The elite cradle in Jamshedpur, which had last year reduced its cut-off percentile on an experimental basis, has decided to keep the bar lowered to usher in quality students from various academic backgrounds and not just engineering. The mandatory 80 percentile instead of earlier 90 in Xavier Aptitude Test (XAT) — the second most prestigious management exam after IIM gateway CAT — would also help the school of business sieve through GD (group discussion) and PI (personal interview) students who have natural and positive attitude, besides honed aptitude.
In a nutshell, if a XAT candidate who has applied for XLRI scores 80 percentile and does exceptionally well in GD and PI, he or she will have a fair chance of making it to the best private B-school in the country. Currently, XLRI offers courses in business management and human resource management.
Normally, most candidates who qualify B-school entrance tests happen to be from engineering streams. The reason being their mathematical and analytical skills, which compliment the pattern of questions in CAT, XAT or MAT. However, faculty members at XLRI contended that while engineers manage to score very high in written tests, they sometimes fail miserably in GD and PI, which are two very important criteria to make it to XLRI.
It is not just XAT scores, the premier cradle prefers students with strong verbal communication skills, thorough knowledge on a particular subject and high level of confidence.
Soumendra Bagchi, chairperson (admissions), at XLRI conceded that the “experiment” started last year had helped them raise a “mixed group” of students. “Doctors and other professionals, apart from engineers, enrolled for both our flagship management programmes. We don’t wish to be biased towards a particular profession, gender or region. This is the reason why the percentile has been reduced and the trend will continue from now on,” he said.

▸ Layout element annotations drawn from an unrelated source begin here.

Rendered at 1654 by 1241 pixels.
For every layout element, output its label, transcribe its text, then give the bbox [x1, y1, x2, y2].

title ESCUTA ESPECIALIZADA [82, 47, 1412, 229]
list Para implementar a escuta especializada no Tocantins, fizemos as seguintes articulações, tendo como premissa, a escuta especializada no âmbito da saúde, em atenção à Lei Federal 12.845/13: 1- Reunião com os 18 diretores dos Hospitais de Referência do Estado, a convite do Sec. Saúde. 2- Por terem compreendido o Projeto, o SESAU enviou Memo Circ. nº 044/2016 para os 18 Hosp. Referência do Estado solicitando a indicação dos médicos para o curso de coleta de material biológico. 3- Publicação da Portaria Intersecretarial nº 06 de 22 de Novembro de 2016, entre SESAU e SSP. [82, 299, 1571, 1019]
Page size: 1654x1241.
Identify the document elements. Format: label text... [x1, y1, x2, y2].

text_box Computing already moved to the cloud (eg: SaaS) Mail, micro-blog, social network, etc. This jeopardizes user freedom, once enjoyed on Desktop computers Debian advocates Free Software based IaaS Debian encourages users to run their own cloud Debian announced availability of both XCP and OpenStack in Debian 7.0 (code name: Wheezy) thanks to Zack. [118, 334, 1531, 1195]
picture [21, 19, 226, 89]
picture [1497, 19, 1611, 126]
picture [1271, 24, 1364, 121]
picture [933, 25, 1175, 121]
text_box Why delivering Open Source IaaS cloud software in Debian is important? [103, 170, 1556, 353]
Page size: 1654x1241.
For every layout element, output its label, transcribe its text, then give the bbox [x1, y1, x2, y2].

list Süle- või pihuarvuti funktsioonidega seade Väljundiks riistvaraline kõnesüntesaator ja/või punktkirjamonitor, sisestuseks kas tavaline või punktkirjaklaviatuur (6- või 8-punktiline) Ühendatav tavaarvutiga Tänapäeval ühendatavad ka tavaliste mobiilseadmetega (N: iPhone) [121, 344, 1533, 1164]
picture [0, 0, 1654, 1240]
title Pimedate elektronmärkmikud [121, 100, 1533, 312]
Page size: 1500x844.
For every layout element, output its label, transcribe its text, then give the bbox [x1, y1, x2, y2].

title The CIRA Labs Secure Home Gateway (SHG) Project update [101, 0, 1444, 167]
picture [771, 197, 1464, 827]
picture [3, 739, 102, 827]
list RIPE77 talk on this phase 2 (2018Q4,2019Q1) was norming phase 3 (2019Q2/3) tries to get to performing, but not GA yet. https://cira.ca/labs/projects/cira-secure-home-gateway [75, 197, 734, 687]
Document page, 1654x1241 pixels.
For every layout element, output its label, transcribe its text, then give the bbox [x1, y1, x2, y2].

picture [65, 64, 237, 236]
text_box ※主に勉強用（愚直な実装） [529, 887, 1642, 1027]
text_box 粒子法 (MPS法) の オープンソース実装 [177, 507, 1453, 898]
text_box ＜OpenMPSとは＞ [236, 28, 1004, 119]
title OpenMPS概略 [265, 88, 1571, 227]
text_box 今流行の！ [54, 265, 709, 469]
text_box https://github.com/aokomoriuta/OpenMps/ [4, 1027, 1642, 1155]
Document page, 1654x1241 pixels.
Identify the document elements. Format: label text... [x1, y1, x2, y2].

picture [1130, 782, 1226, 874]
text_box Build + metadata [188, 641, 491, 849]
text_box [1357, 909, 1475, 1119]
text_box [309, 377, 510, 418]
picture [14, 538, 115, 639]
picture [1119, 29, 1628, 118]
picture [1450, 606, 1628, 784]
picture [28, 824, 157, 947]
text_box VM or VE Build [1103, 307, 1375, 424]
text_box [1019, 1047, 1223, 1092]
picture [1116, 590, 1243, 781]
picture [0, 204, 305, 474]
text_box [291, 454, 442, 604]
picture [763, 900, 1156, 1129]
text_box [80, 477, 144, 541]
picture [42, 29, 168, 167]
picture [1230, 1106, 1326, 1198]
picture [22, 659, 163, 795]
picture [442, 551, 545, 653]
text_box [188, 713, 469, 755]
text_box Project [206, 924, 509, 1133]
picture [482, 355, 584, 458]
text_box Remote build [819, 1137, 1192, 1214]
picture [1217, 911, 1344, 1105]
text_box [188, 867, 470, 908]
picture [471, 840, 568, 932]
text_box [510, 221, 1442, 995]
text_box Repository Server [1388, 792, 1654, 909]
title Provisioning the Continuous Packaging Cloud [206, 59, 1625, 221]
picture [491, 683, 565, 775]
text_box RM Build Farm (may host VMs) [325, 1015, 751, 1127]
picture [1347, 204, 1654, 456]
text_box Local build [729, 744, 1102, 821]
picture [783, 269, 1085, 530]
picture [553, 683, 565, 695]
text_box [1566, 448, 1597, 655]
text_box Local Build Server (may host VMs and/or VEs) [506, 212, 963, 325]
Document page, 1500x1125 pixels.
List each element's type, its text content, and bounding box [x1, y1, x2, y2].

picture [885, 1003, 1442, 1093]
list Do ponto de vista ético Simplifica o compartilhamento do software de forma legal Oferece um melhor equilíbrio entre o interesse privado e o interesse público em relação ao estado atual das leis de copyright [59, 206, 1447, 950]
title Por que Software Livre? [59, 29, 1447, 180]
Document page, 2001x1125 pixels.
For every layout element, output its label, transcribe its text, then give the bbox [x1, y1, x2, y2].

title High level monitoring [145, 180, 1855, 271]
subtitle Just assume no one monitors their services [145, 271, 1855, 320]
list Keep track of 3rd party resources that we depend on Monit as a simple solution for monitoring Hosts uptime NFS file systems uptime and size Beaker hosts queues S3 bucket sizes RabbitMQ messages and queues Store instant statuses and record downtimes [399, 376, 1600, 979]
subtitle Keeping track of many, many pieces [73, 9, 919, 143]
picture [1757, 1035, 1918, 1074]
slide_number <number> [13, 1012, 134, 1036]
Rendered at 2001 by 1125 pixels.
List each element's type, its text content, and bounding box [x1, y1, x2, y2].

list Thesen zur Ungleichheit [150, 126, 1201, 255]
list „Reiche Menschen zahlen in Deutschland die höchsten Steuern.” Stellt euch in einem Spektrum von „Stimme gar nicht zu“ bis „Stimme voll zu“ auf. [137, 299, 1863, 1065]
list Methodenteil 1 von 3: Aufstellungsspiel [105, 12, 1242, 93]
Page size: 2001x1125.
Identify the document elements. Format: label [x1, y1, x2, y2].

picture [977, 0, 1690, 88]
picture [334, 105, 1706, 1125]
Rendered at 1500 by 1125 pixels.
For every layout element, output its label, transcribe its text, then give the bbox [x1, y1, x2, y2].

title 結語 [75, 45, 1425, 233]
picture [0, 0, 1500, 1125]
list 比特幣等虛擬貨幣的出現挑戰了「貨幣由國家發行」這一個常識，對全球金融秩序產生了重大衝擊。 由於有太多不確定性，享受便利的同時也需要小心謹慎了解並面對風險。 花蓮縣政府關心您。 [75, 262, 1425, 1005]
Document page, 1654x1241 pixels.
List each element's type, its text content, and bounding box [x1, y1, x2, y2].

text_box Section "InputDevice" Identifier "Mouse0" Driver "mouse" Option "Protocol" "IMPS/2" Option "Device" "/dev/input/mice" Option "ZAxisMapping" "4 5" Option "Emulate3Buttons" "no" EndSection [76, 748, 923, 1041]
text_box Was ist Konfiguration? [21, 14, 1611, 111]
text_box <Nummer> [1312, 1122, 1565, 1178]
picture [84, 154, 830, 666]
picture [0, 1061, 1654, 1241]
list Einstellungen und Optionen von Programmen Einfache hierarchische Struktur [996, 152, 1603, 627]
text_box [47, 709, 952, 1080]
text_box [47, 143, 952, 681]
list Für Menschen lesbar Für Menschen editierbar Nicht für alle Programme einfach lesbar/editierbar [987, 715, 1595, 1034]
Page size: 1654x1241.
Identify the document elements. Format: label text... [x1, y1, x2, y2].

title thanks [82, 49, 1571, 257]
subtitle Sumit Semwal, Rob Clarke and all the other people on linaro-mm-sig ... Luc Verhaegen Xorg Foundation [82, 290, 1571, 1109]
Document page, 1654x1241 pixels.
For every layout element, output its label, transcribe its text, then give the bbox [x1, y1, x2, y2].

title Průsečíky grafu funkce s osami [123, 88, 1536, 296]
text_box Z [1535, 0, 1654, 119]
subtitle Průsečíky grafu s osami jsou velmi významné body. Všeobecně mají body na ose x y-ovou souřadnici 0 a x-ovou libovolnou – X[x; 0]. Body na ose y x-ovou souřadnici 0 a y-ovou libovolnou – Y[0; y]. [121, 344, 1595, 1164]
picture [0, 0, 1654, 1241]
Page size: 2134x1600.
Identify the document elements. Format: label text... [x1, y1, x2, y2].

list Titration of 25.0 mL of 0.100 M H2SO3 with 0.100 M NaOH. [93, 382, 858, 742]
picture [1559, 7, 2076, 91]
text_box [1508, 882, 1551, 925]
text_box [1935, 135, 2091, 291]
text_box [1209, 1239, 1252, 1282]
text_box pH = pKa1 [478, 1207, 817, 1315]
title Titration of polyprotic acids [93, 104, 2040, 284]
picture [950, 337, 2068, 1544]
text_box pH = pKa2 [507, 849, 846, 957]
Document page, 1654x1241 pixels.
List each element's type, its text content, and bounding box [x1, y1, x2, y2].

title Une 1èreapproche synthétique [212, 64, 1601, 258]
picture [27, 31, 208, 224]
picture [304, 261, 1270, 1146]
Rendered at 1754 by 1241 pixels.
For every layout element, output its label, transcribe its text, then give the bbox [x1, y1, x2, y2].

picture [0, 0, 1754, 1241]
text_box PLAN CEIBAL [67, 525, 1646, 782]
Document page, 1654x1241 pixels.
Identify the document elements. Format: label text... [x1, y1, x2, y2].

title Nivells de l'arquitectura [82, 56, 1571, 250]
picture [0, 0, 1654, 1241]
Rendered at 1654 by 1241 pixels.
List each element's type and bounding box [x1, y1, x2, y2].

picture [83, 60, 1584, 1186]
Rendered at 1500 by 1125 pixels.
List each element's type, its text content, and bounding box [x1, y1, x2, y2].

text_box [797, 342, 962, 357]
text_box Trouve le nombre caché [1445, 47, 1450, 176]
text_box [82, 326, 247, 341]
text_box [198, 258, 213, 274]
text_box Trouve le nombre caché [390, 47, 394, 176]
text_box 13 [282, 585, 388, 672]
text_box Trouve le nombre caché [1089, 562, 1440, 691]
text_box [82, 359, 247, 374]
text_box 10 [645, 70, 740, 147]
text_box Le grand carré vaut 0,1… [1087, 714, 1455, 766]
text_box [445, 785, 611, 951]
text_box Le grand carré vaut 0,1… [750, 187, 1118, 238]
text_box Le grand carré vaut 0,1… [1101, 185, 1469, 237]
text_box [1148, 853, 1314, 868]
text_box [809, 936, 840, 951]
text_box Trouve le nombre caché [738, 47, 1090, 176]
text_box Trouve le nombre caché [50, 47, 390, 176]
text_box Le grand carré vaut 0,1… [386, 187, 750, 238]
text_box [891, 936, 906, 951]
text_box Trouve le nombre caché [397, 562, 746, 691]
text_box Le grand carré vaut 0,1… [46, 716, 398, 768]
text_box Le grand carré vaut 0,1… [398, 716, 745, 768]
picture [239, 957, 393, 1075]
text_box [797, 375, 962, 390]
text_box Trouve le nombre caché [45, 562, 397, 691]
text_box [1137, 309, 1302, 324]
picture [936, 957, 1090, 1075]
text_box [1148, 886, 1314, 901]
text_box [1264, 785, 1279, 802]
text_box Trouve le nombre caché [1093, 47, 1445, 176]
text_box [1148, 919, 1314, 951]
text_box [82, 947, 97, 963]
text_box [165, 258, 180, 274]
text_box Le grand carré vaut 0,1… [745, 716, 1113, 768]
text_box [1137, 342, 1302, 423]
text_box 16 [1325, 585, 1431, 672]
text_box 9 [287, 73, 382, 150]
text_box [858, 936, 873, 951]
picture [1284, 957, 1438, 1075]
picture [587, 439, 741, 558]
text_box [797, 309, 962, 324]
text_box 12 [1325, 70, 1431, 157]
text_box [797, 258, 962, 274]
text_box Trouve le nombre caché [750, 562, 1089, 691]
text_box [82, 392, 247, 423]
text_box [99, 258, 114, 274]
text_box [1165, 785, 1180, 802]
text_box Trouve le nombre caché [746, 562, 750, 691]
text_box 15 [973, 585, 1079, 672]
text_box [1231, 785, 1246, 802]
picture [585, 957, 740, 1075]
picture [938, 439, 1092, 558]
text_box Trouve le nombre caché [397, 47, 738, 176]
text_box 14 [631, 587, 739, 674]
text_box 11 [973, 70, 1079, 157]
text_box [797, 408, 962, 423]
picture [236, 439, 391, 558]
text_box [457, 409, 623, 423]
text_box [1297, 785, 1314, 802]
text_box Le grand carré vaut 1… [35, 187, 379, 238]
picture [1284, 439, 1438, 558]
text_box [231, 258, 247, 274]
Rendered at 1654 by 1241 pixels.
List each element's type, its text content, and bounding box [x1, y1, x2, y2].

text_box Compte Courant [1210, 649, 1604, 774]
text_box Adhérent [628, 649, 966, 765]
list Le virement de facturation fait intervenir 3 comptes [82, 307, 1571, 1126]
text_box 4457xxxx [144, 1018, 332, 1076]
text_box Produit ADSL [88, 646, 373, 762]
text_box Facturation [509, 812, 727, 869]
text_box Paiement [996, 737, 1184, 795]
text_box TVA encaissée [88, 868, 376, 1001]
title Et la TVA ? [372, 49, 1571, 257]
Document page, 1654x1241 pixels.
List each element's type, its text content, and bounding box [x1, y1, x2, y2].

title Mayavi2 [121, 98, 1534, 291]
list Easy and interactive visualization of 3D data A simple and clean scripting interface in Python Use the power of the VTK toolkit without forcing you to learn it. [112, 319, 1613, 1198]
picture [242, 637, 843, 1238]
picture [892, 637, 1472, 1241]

Bagchi reiterated that there were indeed students who despite scoring very high in XAT, fumbled for answers in front of the interview panel. “The experts do not care which stream a student belongs to or what he or she has scored in XAT. All they look for is unwavering confidence. We also find most of these students read books that give you nothing but shallow knowledge on a subject. Many are caught pretending to know a lot, but the truth is out when quizzed. So, the best thing to do is to be genuine,” he added.
This year, XAT was held on January 8 and 55,000 candidates from India, Dubai and Kathmandu appeared for the test. XLRI, as a novel initiative, also included direct questions in the decision-making segment to analyse the managerial qualities in aspirants, besides questions on ethics. The XAT results will be out on January 31.
Sandeep Patra, a Tata Steel employee who took XAT for the third time, hopes to make it to XLRI. “Last year, I scored 97 percentile, but still did not receive a call. The slashed cut-off will be a boon. It will attract a heterogeneous group. I think XAT examinees will be really happy,” he said.